# ASSIGNED TASK
Only the lines from the one that contains "[390,317,518,328] [83,335,166,349] [575,92,771,106]" through the last line of the data below should be duplicated, exactly and without pictures.

# RECORDS

_ _ _ _ _

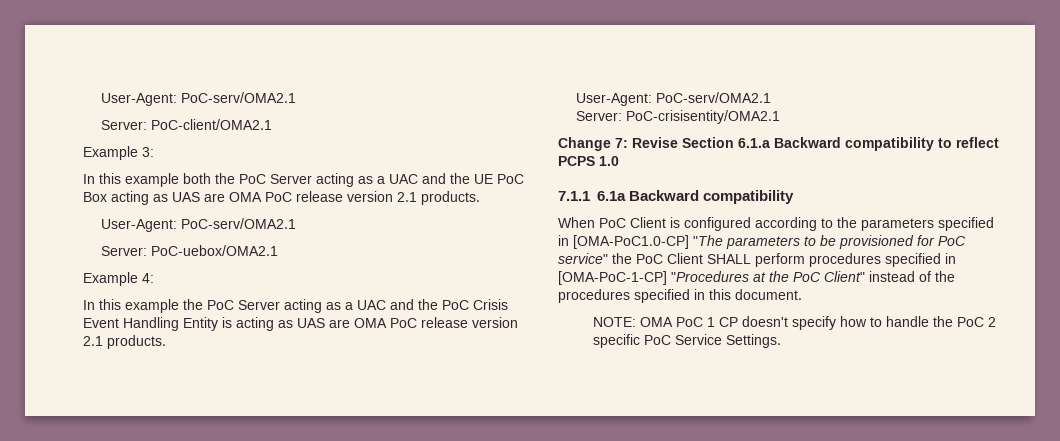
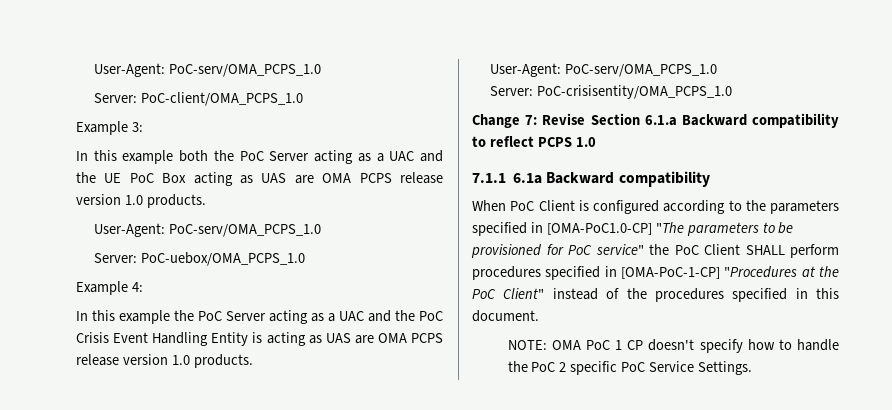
[100,92,296,106] [100,119,272,130] User-Agent: PoC-serv/OMA2.1 // Server: PoC-client/OMA2.1 -> [93,63,321,77] [93,92,303,106] User-Agent: PoC-serv/OMA_PCPS_1.0 // Server: PoC-client/OMA_PCPS_1.0
[265,191,480,205] [100,218,296,232] [100,245,278,256] PoC release version 2.1 products. // User-Agent: PoC-serv/OMA2.1 // Server: PoC-uebox/OMA2.1 -> [359,172,443,184] [76,194,206,208] [93,223,321,237] [93,252,305,266] PCPS release version 1.0 products. // User-Agent: PoC-serv/OMA_PCPS_1.0 // Server: PoC-uebox/OMA_PCPS_1.0
[390,317,518,328] [83,335,166,349] [575,92,771,106] [575,110,780,124] PoC release version 2.1 products. // User-Agent: PoC-serv/OMA2.1 // Server: PoC-crisisentity/OMA2.1 -> [411,333,443,343] [76,354,253,368] [489,63,717,77] [489,85,732,99] PCPS release version 1.0 products. // User-Agent: PoC-serv/OMA_PCPS_1.0 // Server: PoC-crisisentity/OMA_PCPS_1.0

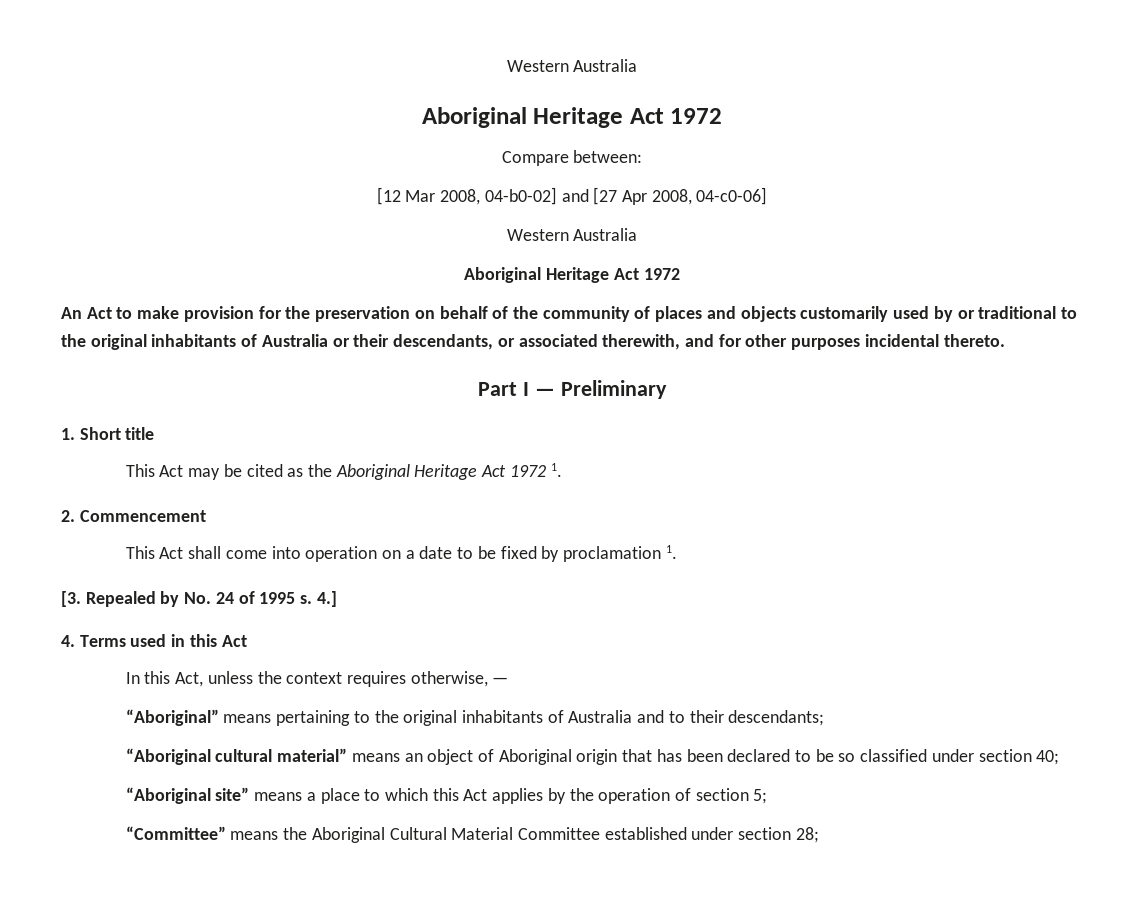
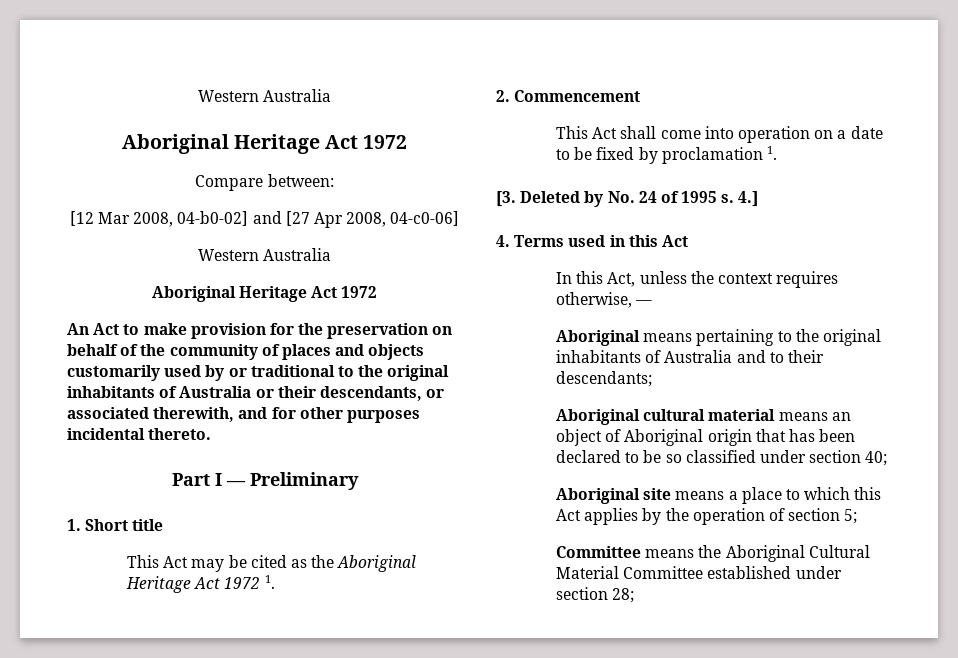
[85,591,156,607] Repealed -> [520,191,581,203] Deleted
[125,709,219,726] “Aboriginal” -> [556,330,641,346] Aboriginal
[125,748,348,765] “Aboriginal cultural material” -> [556,409,776,425] Aboriginal cultural material
[125,787,250,804] “Aboriginal site” -> [556,488,672,504] Aboriginal site
[125,826,226,840] “Committee” -> [556,546,642,558] Committee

_ _ _ _ _

# COMPLETED EXERCISE
[390,317,518,328] [83,335,166,349] [575,92,771,106] [575,110,780,124] PoC release version 2.1 products. // User-Agent: PoC-serv/OMA2.1 // Server: PoC-crisisentity/OMA2.1 -> [411,333,443,343] [76,354,253,368] [489,63,717,77] [489,85,732,99] PCPS release version 1.0 products. // User-Agent: PoC-serv/OMA_PCPS_1.0 // Server: PoC-crisisentity/OMA_PCPS_1.0

[85,591,156,607] Repealed -> [520,191,581,203] Deleted
[125,709,219,726] “Aboriginal” -> [556,330,641,346] Aboriginal
[125,748,348,765] “Aboriginal cultural material” -> [556,409,776,425] Aboriginal cultural material
[125,787,250,804] “Aboriginal site” -> [556,488,672,504] Aboriginal site
[125,826,226,840] “Committee” -> [556,546,642,558] Committee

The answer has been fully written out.